DOCUMENT EXTRACT:
Yates was speaking about the fact that he and Texas-native winemaker Todd Crowell can now offer an all-estate tasting list. Getting there, apparently, wasn’t all that easy; or, at least, not straightforward. Yates was studying law and working in the record label business (High Wire Music, once home of Toad the Wet Sprocket front-man Glen Phillips), when he caught the fine wine bug. In unlikely-but-inevitable fashion, his cousins Ed and Susan Auler own Fall Creek Vineyards; but that’s not really what got him into wine. That would be… Spanish Tempranillo. Of course, right?

“That’s my favorite grape in the whole world,” Yates told me when I visited his tasting room in Spicewood, TX (as part of a media jaunt). While a student in his twenties at the University of Texas, Yates spent a semester in Spain, living with a host family whose son just happened to be grape grower in Ribera del Duero (see what I mean about kind-of-inevitable?). A love affair with that region’s signature red grape thus ensued. “A good bottle of Tempranillo was as cheap as a bottle of water back then” Yates recalled.

INPUT DATA:
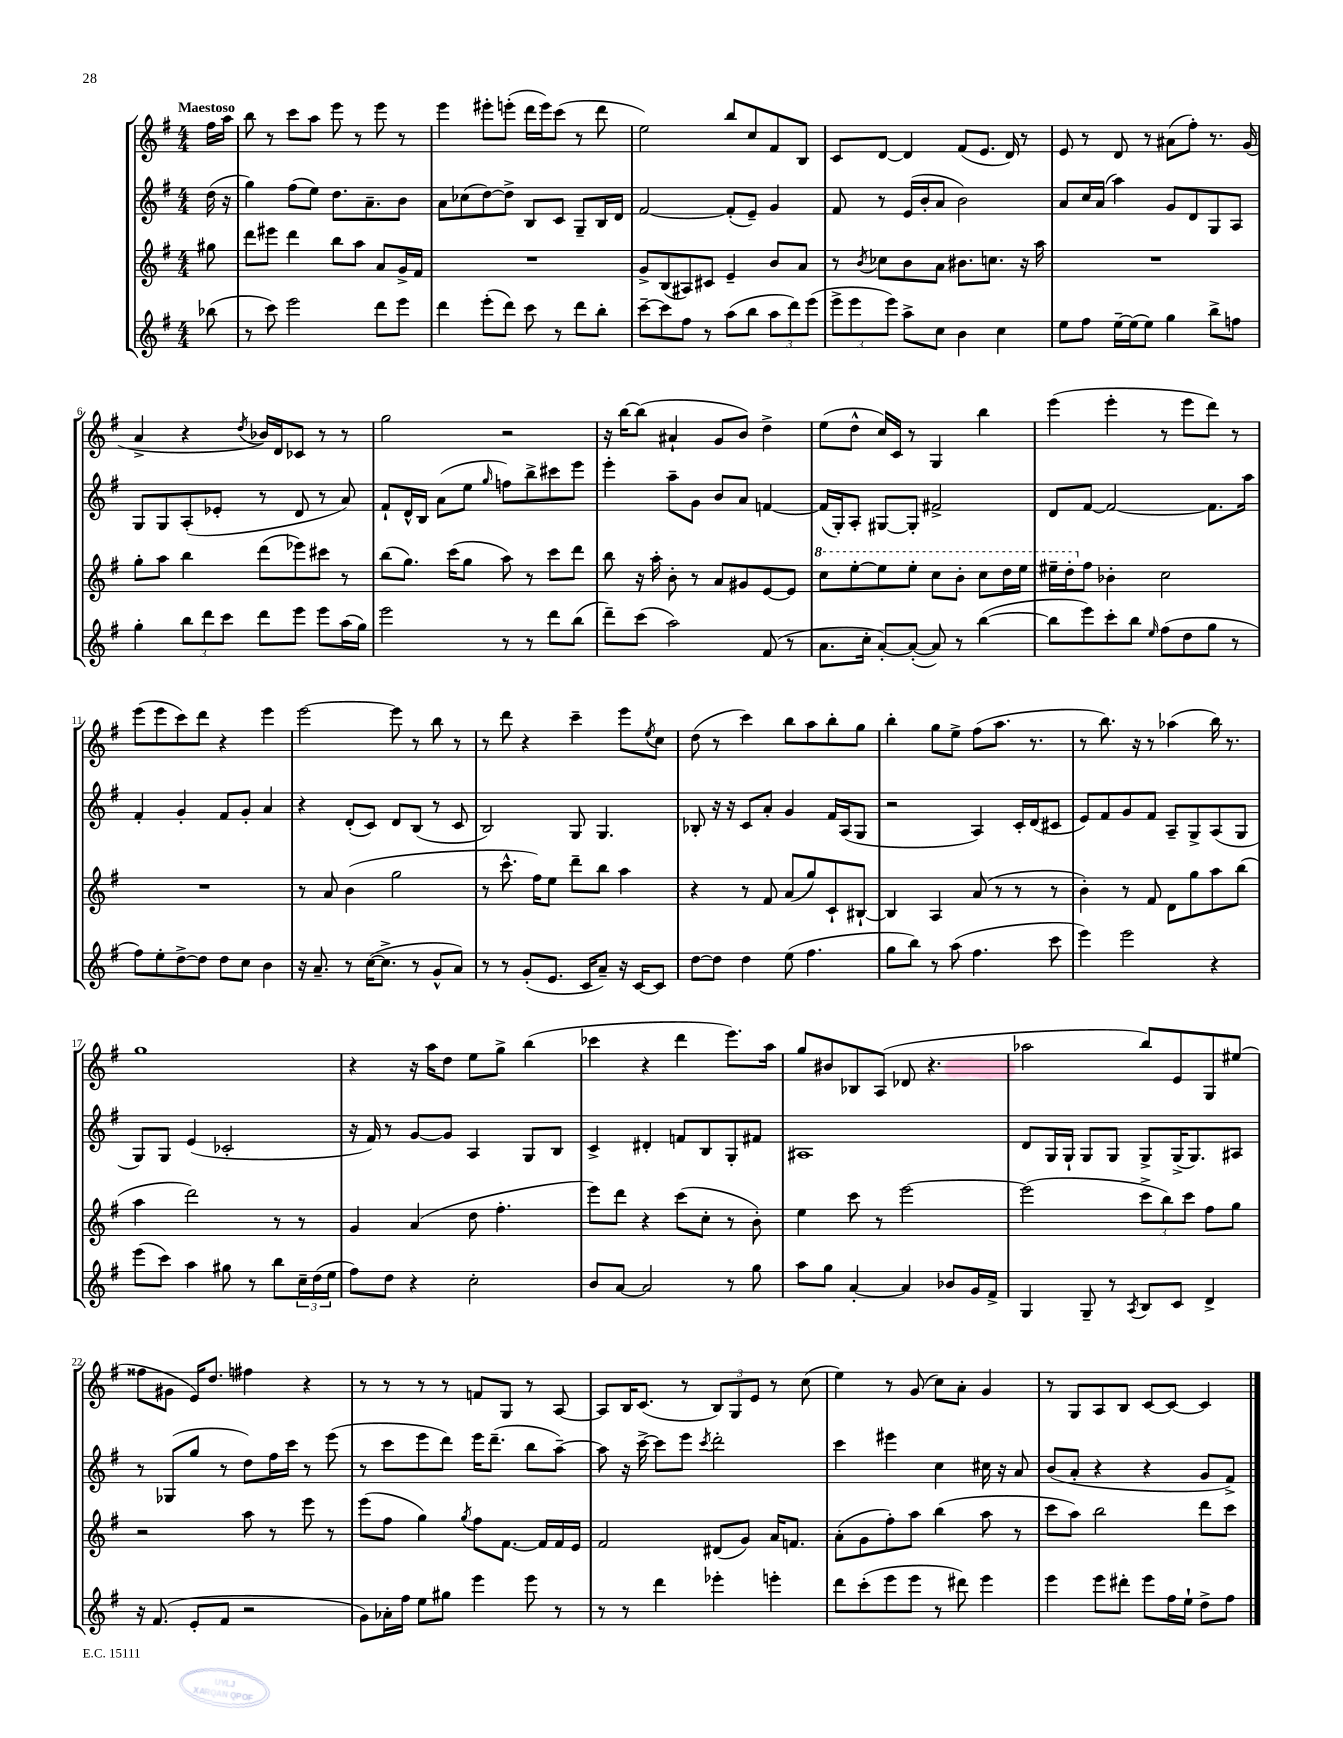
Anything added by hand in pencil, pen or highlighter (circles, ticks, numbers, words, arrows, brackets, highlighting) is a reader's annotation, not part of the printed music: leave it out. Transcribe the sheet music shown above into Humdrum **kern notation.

**kern	**kern	**kern	**kern
*part4	*part3	*part2	*part1
*staff4	*staff3	*staff2	*staff1
*clefG2	*clefG2	*clefG2	*clefG2
*k[f#]	*k[f#]	*k[f#]	*k[f#]
*M4/4	*M4/4	*M4/4	*M4/4
=	=	=	=
!	!	!	!LO:TX:a:B:t=Maestoso
(8bb-X\	8gg#X\	(16dd\	16ff#\LL
.	.	16r	16aa\JJ
=1	=1	=1	=1
8r	8ddd\L	4gg\)	8bb\
8ccc\)	8eee#X\J	.	8r
2eee\	4ddd\	(8ff#\L	8ccc\L
.	.	8ee\J)	8aa\J
.	8bb\L	8.dd\L	8eee\
.	8aa\J	.	8r
.	.	8.a~\	.
8ddd\L	8a/L	.	8eee\
8eee\J	16g^/L	8b\J	8r
.	16f#/JJ	.	.
=2	=2	=2	=2
4ddd\	1r	8a\L	4eee\
.	.	(8cc-X\	.
(8eee'\L	.	[8dd\)	8eee#X'\L
8ddd\J)	.	8dd^\J]	(8eeen'\J
8ccc\	.	8B/L	16ddd\LL
.	.	.	16eee\J)
8r	.	8c/J	(8ccc\J
8ddd\L	.	8G~/L	8r
8bb'\J	.	16B/L	8ddd\
.	.	16d/JJ	.
=3	=3	=3	=3
[8ccc~\L	8g^/L	[2f#/	2ee\)
8ccc\]	(8B/	.	.
8ff#\J	8A#X/)	.	.
8r	8c#X/J	.	.
(8aa\L	4e~/	(8f#'/L]	8bb/L
8bb\J	.	8e~/J)	8cc/
12aa\L	8b/L	4g/	8f#/
12ddd\)	.	.	.
.	8a/J	.	8B/J
(12eee\J	.	.	.
=4	=4	=4	=4
12eee^\L	8r	8f#/	8c/L
12eee\	.	.	.
.	8qb/	.	.
.	8cc-X\L	8r	[8d/J
12eee\J)	.	.	.
8aa^\L	8b\	(16e/LL	4d/]
.	.	16b'/J	.
8cc\J	8a\J	8a/J	.
4b\	8.b#X\L	2b\)	(8f#/L
.	.	.	8.e/J
.	8.ccn\J	.	.
4cc\	.	.	.
.	.	.	16d/)
.	16r	.	8r
.	16aa\	.	.
=5	=5	=5	=5
8ee\L	1r	8a/L	8e/
8ff#\J	.	16cc/L	8r
.	.	(16a/JJ	.
[16ee~\LL	.	4aa\)	8d/
(16ee\J]	.	.	.
8ee\J)	.	.	8r
4gg\	.	8g/L	(8a#X\L
.	.	8d/	8ff#'\J)
8bb^\L	.	8G/	8.r
8ffn\J	.	8A/J	.
.	.	.	(16g/
!!LO:LB:g=z
=6	=6	=6	=6
4gg'\	8gg'\L	8G/L	4a^/
.	8aa\J	8G/	.
12bb\L	4bb\	(8A'/	4r
12ddd\	.	.	.
.	.	8e-X'/J	.
12ccc\J	.	.	.
.	.	.	8qdd/
8ddd\L	(8ddd\L	8r	16b-X/LL)
.	.	.	16d/J
8eee\J	8eee-X\)	8d/	8c-X/J
8eee\L	8ccc#X\J	8r	8r
(16aa\L	8r	8a/)	8r
16gg\JJ)	.	.	.
=7	=7	=7	=7
2eee\	(8bb\L	8f#`/L	2gg\
.	8.gg\J)	16d^^/L	.
.	.	16B/JJ	.
.	.	(8a\L	.
.	(16ccc\KL	.	.
.	8gg\J	8ee\J	.
.	.	16qqgg/	.
8r	8aa\)	8ffn\L)	2r
8r	8r	8bb^\	.
8ddd\L	8ccc\L	8ccc#X\	.
(8bb\J	8ddd\J	8eee\J	.
=8	=8	=8	=8
8ddd~\L)	8bb\	4eee'\	16r
.	.	.	[16bb\KL
(8ccc\J	16r	.	(8bb\J]
.	16aa'\	.	.
2aa\)	8b'\	8aa~\L	4a#X`/
.	8r	8g\J	.
.	8a/L	8b/L	8g/L
.	8g#X/	8a/J	8b/J)
(8f#/	[8e/	[4fn/	4dd^\
8r	8e/J]	.	.
=9	=9	=9	=9
*	*8va	*	*
8.a\L	8ccc\L	(16f/LL]	(8ee\L
.	.	16G'/J)	.
.	[8eee'\	8A'/J	8dd^^\J
16cc'\Jk	.	.	.
[8a'/L)	8eee\]	[8G#X/L	16cc/LL)
.	.	.	16c/JJ
(8a'/J_	8eee'\J	8G#'/J]	8r
8a/])	8ccc\L	2f#X^/	4G/
8r	8bb'\J	.	.
([4bb\	8ccc\L	.	4bb\
.	16ddd\L	.	.
.	16eee\JJ	.	.
=10	=10	=10	=10
8bb\L]	16eee#X~\LL	8d/L	(4eee\
.	16ddd'\J	.	.
*	*X8va	*	*
8eee\)	8ff#\J	[8f#/J	.
8ccc'\	4b-X'\	2f#/_	4eee'\
8bb\J	.	.	.
16qqee/	.	.	.
(8ff#\L	2cc\	.	8r
8dd\	.	.	8eee\L
8gg\J	.	8.f#\L]	8ddd\J)
8r	.	.	8r
.	.	16aa\Jk	.
!!LO:LB:g=z
=11	=11	=11	=11
8ff#\L)	1r	4f#'/	(8eee\L
8ee'\	.	.	8eee\
[8dd^\	.	4g'/	8ccc\)
8dd\J]	.	.	8ddd\J
8dd\L	.	8f#/L	4r
8cc\J	.	8g'/J	.
4b\	.	4a/	4eee\
=12	=12	=12	=12
16r	8r	4r	[2eee\
8.a~/	.	.	.
.	8a/	.	.
8r	(4b\	(8d'/L	.
([16cc\KL	.	8c/J)	.
8.cc^\J]	.	.	.
.	2gg\	8d/L	8eee\]
8r	.	(8B/J	8r
8g^^/L	.	8r	8bb\
8a/J)	.	8c/	8r
=13	=13	=13	=13
8r	8r	2B/)	8r
8r	8.ccc^^\	.	8ddd\
(8g'/L	.	.	4r
.	16ff#\KL)	.	.
8.e/J	8ee\J	.	.
.	8ddd~\L	8G/	4ccc~\
16c/KL	.	.	.
8a~/J)	8bb\J	4.G/	.
16r	4aa\	.	8eee\L
[16c/KL	.	.	.
.	.	.	8qee/
8c/J]	.	.	8cc\J
=14	=14	=14	=14
[8dd\L	4r	8B-X'/	(8dd\
8dd\J]	.	16r	8r
.	.	16r	.
4dd\	8r	8c/L	4ccc\)
.	8f#/	8a'/J	.
(8ee\	(8a/L	4g/	8bb\L
4.ff#\	8gg/)	.	8aa\
.	8c`/	16f#/LL	8bb'\
.	.	(16A/J	.
.	[8B#X`/J	8G/J	8gg\J
=15	=15	=15	=15
8gg\L	4B#/]	2r	4bb'\
8bb\J)	.	.	.
8r	4A/	.	8gg\L
(8aa\	.	.	8ee^\J
4.ff#\	(8a/	4A/)	(8ff#\L
.	8r	.	8.aa\J
.	8r	16c'/LL	.
.	.	(16d/J	8.r
8ccc\	8r	8c#X/J	.
=16	=16	=16	=16
4eee\)	4b'\)	8e/L)	8r
.	.	8f#/	8.bb\)
2eee\	8r	8g/	.
.	.	.	16r
.	8f#/	8f#/J	8r
.	8d\L	8A~/L	(4aa-X\
.	8gg\	8G^/	.
4r	8aa\	(8A/	16bb\)
.	.	.	8.r
.	(8bb\J	8G/J	.
!!LO:LB:g=z
=17	=17	=17	=17
(8eee\L	4aa\	8G/L)	1gg
8ccc\J)	.	8G/J	.
4aa\	2ddd\)	(4e/	.
8gg#X\	.	2c-X'/	.
8r	.	.	.
8bb\L	8r	.	.
24cc~\L	8r	.	.
(24dd\	.	.	.
24ee\JJ	.	.	.
=18	=18	=18	=18
8ff#\L)	4g/	16r	4r
.	.	16f#/)	.
8dd\J	.	8r	.
4r	(4a/	[8g/L	16r
.	.	.	16aa\KL
.	.	8g/J]	8dd\J
2cc'\	8dd\	4A/	8ee\L
.	4.ff#'\	.	8gg^\J
.	.	8G/L	(4bb\
.	.	8B/J	.
=19	=19	=19	=19
8b/L	8eee\L)	4c^/	4ccc-X\
[8a/J	8ddd\J	.	.
2a/]	4r	4d#X'/	4r
.	(8ccc\L	8fn/L	4ddd\
.	8cc'\J	8B/	.
8r	8r	8G'/	8.eee\L)
8gg\	8b'\)	8f#X/J	.
.	.	.	16aa\Jk
=20	=20	=20	=20
8aa\L	4ee\	1A#X	8gg/L
8gg\J	.	.	8b#X/
[4a'/	8ccc\	.	8B-X/
.	8r	.	(8A/J
4a/]	[2eee\	.	8d-X/
.	.	.	4.r
8b-X/L	.	.	.
16g/L	.	.	.
16f#^/JJ	.	.	.
=21	=21	=21	=21
4G/	(2eee\]	8d/L	2aa-X\
.	.	16G/L	.
.	.	16G`/JJ	.
8G~/	.	8G/L	.
8r	.	8G/J	.
8qA/	.	.	.
8B/L	12ccc^\L	8G^/L	8bb/L)
.	12bb\)	.	.
8c/J	.	(16G^/K	8e/
.	12ccc\J	.	.
.	.	8.G/)	.
4d^/	8ff#\L	.	8G/
.	8gg\J	8A#X/J	(8ee#X/J
!!LO:LB:g=z
=22	=22	=22	=22
16r	2r	8r	8ff##X\L
(8.f#/	.	.	.
.	.	(8G-X/L	8g#X\J
8e'/L	.	8gg/J	16e/KL)
.	.	.	8.dd/J
8f#/J	.	8r	.
2r	8aa\	8dd\L)	4ff#X\
.	8r	16ff#\L	.
.	.	16ccc\JJ	.
.	8eee\	8r	4r
.	8r	(8eee\	.
=23	=23	=23	=23
8g\L)	(8eee\L	8r	8r
16a-X'\L	8ff#\J	8ccc\L	8r
16ff#\JJ	.	.	.
8ee\L	4gg\)	8eee\	8r
8gg#X\J	.	8ddd\J)	8r
.	8qgg/	.	.
4eee\	8ff#\L	16eee\KL	8fn/L
.	.	(8.ddd~\J	.
.	[8.f#\J	.	8G/J
8eee\	.	8bb\L	8r
.	16f#/LL]	.	.
8r	16f#/	[8aa~\J)	[8A/
.	16e/JJ	.	.
=24	=24	=24	=24
8r	2f#/	8aa\]	8A/L]
8r	.	16r	16B/K
.	.	[16ccc^\	(8.c/J
4ddd\	.	8ccc\L]	.
.	.	8eee\J	8r
.	.	8qccc/	.
4eee-X'\	(8d#X/L	2ddd'\	12B/L)
.	.	.	12G/
.	8g/J)	.	.
.	.	.	12e/J
4eeen'\	16a/KL	.	8r
.	8.fn/J	.	.
.	.	.	(8cc\
=25	=25	=25	=25
8ddd\L	(8a'\L	4ccc\	4ee\)
(8ccc'\	8g\	.	.
8eee\	8ff#'\)	4eee#X\	8r
8eee\J	8aa\J	.	(8g/
8r	(4bb\	4cc\	8cc\L)
8ddd#X\)	.	.	8a'\J
4eee\	8aa\	16cc#X\	4g/
.	.	16r	.
.	8r	8a/	.
=26	=26	=26	=26
4eee\	8ccc\L	(8b/L	8r
.	8aa\J)	8a'/J	8G/L
8eee\L	2bb\	4r	8A/
8ddd#X'\J	.	.	8B/J
8eee\L	.	4r	[8c/L
16ff#\L	.	.	8c/J_
16ee`\JJ	.	.	.
8dd^\L	8ddd\L	8g/L	4c/]
8ff#\J	8ccc\J	8f#^/J)	.
==	==	==	==
*-	*-	*-	*-
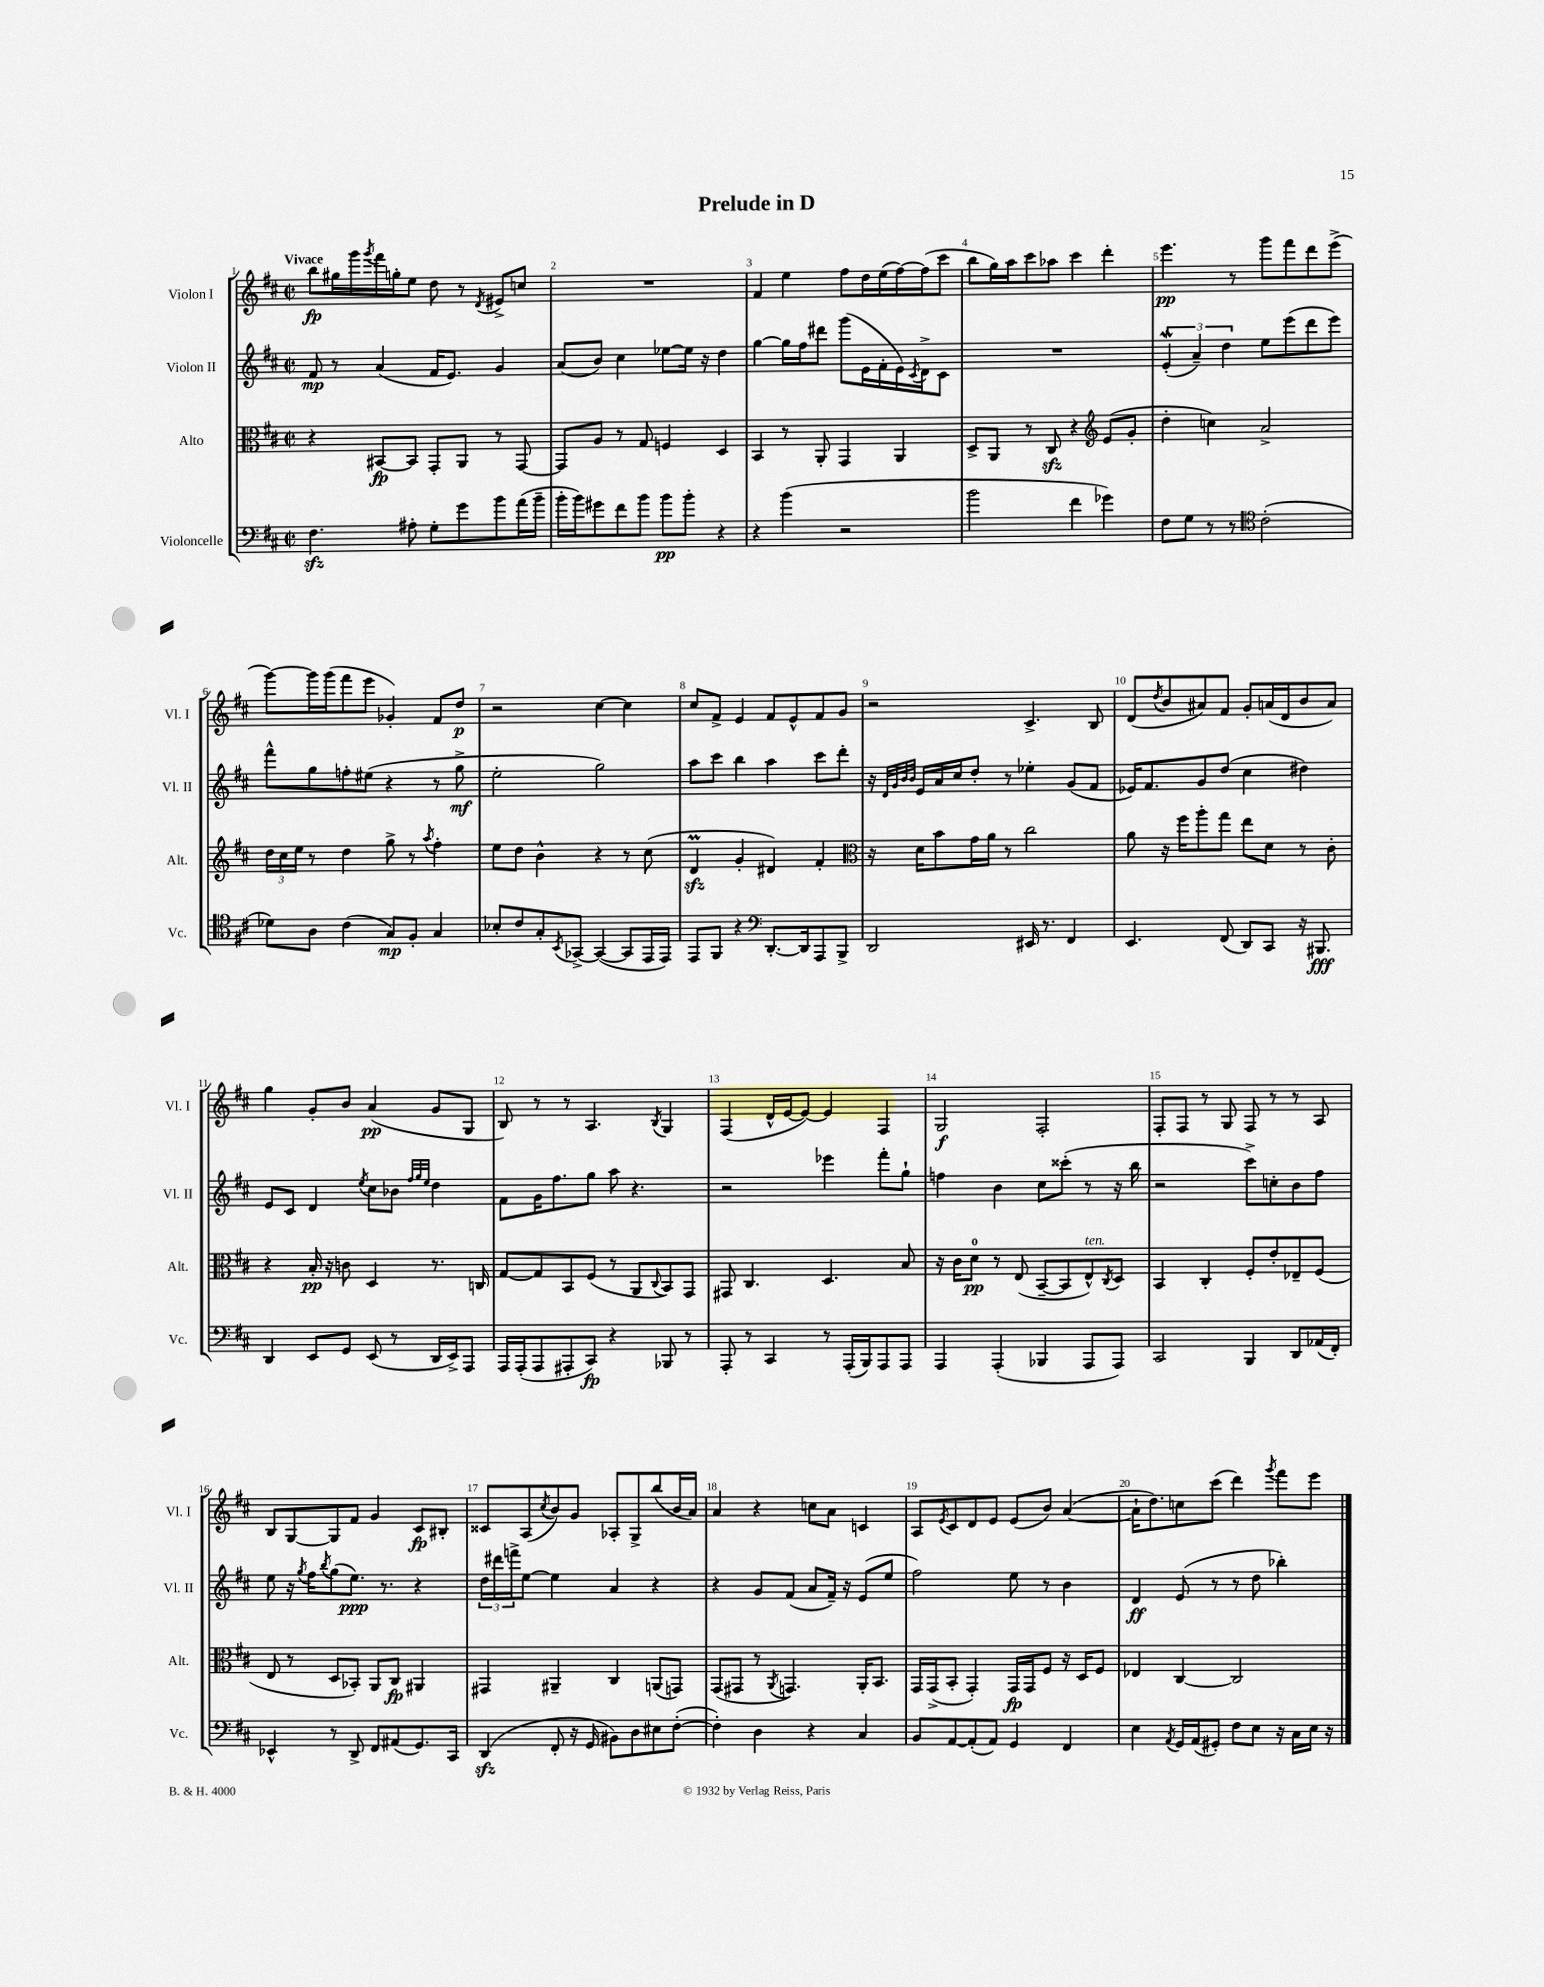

PROBLEM SET:
- A) Write out the part of the Tempranillo passage starting with "Yates was speaking" and going on through "Of course, right?".
- B) Extract every line of the records that contains the string "kern".

WRITTEN ANSWERS:
- A)
Yates was speaking about the fact that he and Texas-native winemaker Todd Crowell can now offer an all-estate tasting list. Getting there, apparently, wasn’t all that easy; or, at least, not straightforward. Yates was studying law and working in the record label business (High Wire Music, once home of Toad the Wet Sprocket front-man Glen Phillips), when he caught the fine wine bug. In unlikely-but-inevitable fashion, his cousins Ed and Susan Auler own Fall Creek Vineyards; but that’s not really what got him into wine. That would be… Spanish Tempranillo. Of course, right?

- B)
Anything added by hand in pencil, pen or highlighter (circles, ticks, numbers, words, arrows, brackets, highlighting) is a reader's annotation, not part of the printed music: leave it out. Transcribe the sheet music shown above into Humdrum **kern notation.
**kern	**kern	**kern	**kern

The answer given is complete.